Respondi que sim e ela continuou:
“É uma benção, não é? Eu sou uma mulher muito abençoada. Eu sempre quis ser mãe mas tive muita dificuldade para engravidar. Fiz diversos tratamentos e depois de várias tentativas frustradas, finalmente consegui engravidar. E, para minha surpresa, fiquei grávida de gêmeos. Tive uma gravidez complicada mas finalmente elas nasceram, duas meninas. Eram muito fraquinhas, prematuras. Os médicos foram muito bons comigo, fizeram tudo que podiam mas mesmo assim uma delas não resistiu. Foi sofrido perdê-la, mas aquela ali sobreviveu. Não é uma benção?!

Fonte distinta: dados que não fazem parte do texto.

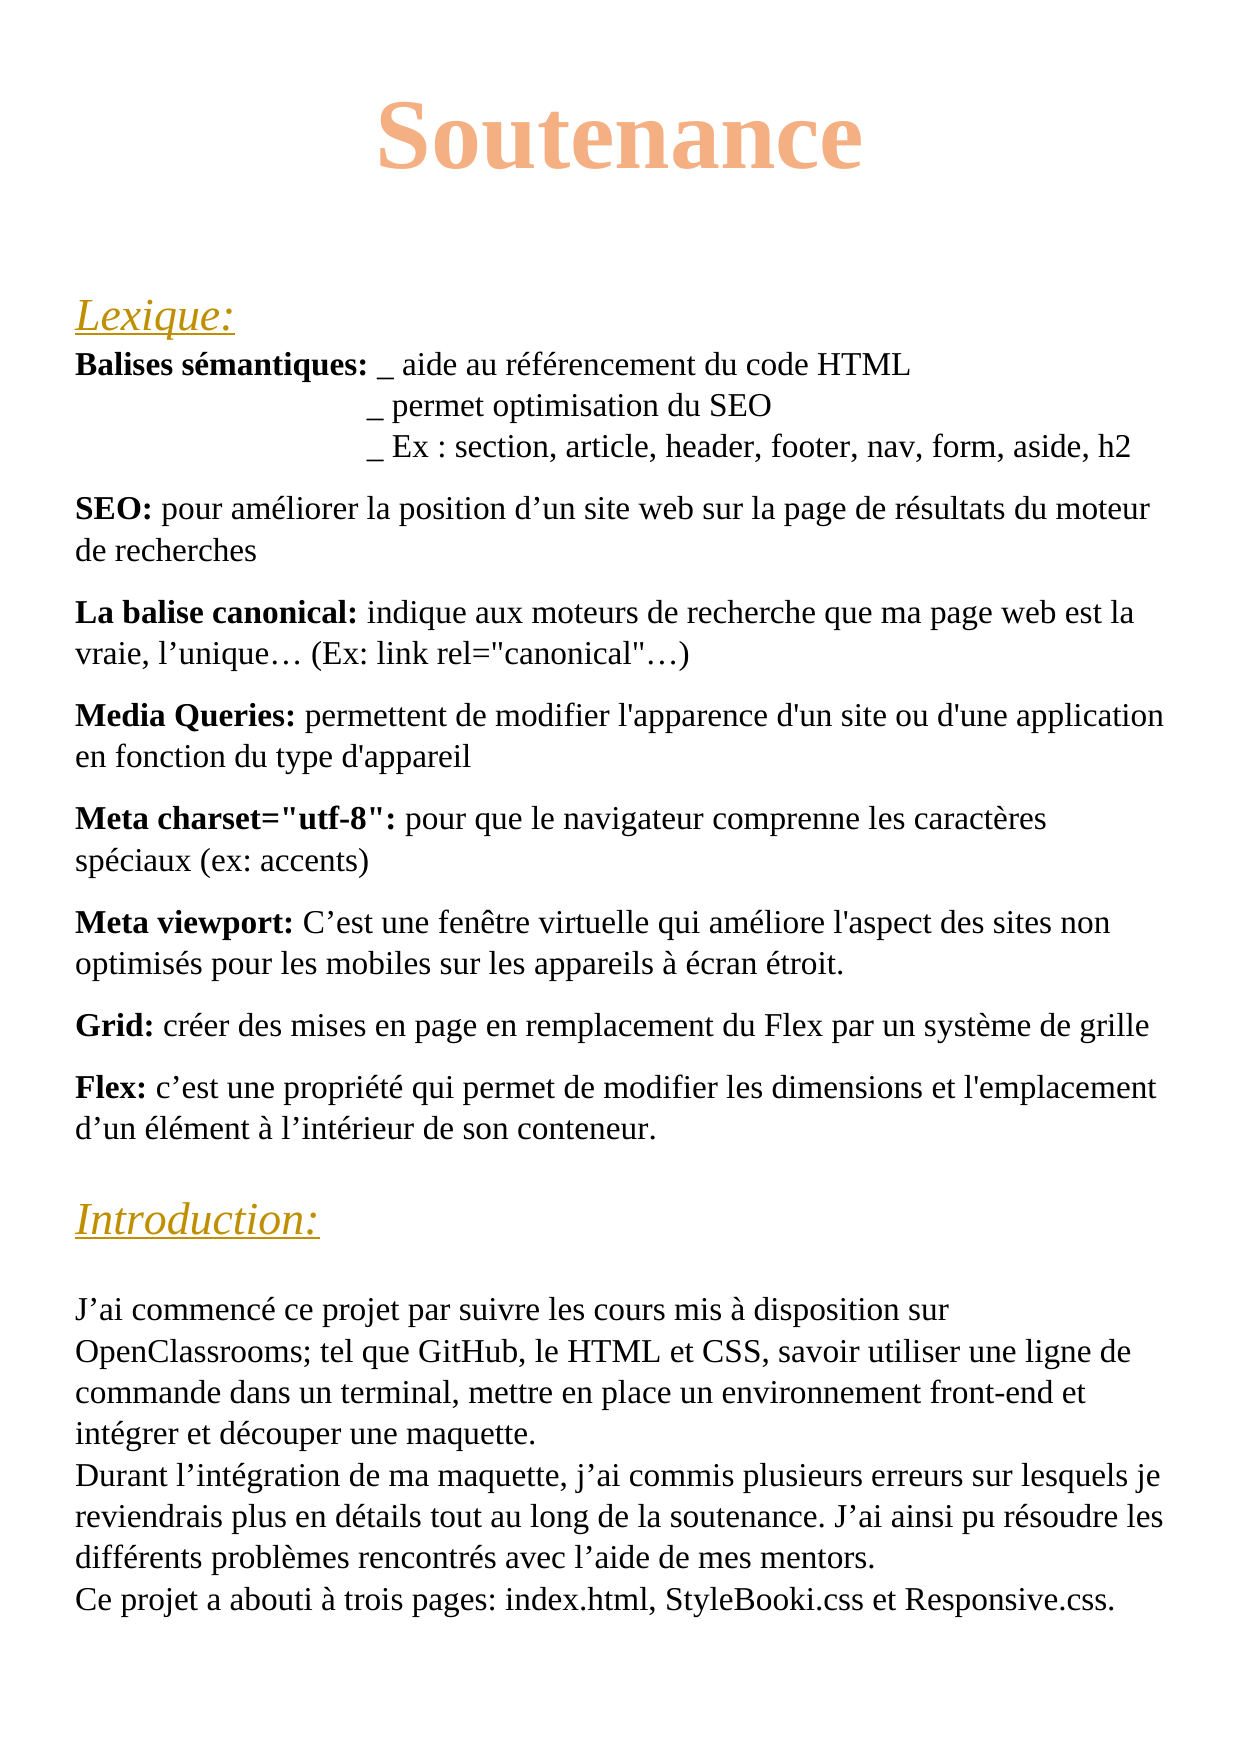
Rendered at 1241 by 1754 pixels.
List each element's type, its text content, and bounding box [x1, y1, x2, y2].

text La balise canonical: indique aux moteurs de recherche que ma page web est la vraie, l’unique… (Ex: link rel="canonical"…) [75, 592, 1165, 672]
text SEO: pour améliorer la position d’un site web sur la page de résultats du moteur de recherches [75, 489, 1165, 568]
text Meta charset="utf-8": pour que le navigateur comprenne les caractères spéciaux (ex: accents) [75, 799, 1165, 878]
text J’ai commencé ce projet par suivre les cours mis à disposition sur OpenClassrooms; tel que GitHub, le HTML et CSS, savoir utiliser une ligne de commande dans un terminal, mettre en place un environnement front-end et intégrer et découper une maquette. [75, 1289, 1165, 1452]
text Lexique: [75, 287, 1165, 340]
text Grid: créer des mises en page en remplacement du Flex par un système de grille [75, 1005, 1165, 1044]
text Flex: c’est une propriété qui permet de modifier les dimensions et l'emplacement d’un élément à l’intérieur de son conteneur. [75, 1067, 1165, 1147]
text Introduction: [75, 1191, 1165, 1244]
text Balises sémantiques: _ aide au référencement du code HTML [75, 344, 1165, 382]
text _ permet optimisation du SEO [75, 385, 1165, 424]
text Meta viewport: C’est une fenêtre virtuelle qui améliore l'aspect des sites non optimisés pour les mobiles sur les appareils à écran étroit. [75, 902, 1165, 982]
text Media Queries: permettent de modifier l'apparence d'un site ou d'une application en fonction du type d'appareil [75, 695, 1165, 775]
text _ Ex : section, article, header, footer, nav, form, aside, h2 [75, 427, 1165, 465]
text Soutenance [75, 75, 1165, 190]
text Ce projet a abouti à trois pages: index.html, StyleBooki.css et Responsive.css. [75, 1579, 1165, 1617]
text Durant l’intégration de ma maquette, j’ai commis plusieurs erreurs sur lesquels je reviendrais plus en détails tout au long de la soutenance. J’ai ainsi pu résoudre les différents problèmes rencontrés avec l’aide de mes mentors. [75, 1455, 1165, 1576]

São quatorze anos de alegria e felicidade por tê-la conosco. As duas eram tão fraquinhas que foi um milagre que esta tenha resistido. Mês que vem ela faz quinze anos e fico imaginando como será maravilhoso vê-la bailando pelo salão nos braços do pai. Deus foi muito bom comigo e eu só posso ser grata por tamanha benção.”
Seus olhos também choravam neste momento mas um choro tão doce que era de paz. Senti amor por ela e, sem conseguir falar, só pude compartilhar com ela a mesma felicidade dentro das minhas memórias, onde moram agora duas mulheres com duas estórias, tão iguais e tão opostas ao mesmo tempo.
Concluindo
As situações se apresentam a nós como são, sem que tenhamos controle sobre isso, mas a maneira como vamos experimentá-las é escolha nossa. Se colocarmos nossa atenção na nossa fogueira, tudo que veremos na floresta será lenha para alimentá-la. Se apenas desfrutarmos do que ela nos proporciona, quando o sol nascer pela manhã, nos oferecendo luz e calor, já não haverá necessidade de reabastecê-la. Como está o nosso olhar em relação aos nossos filhos? Fixados em suas dificuldades ou no brilho de suas virtudes?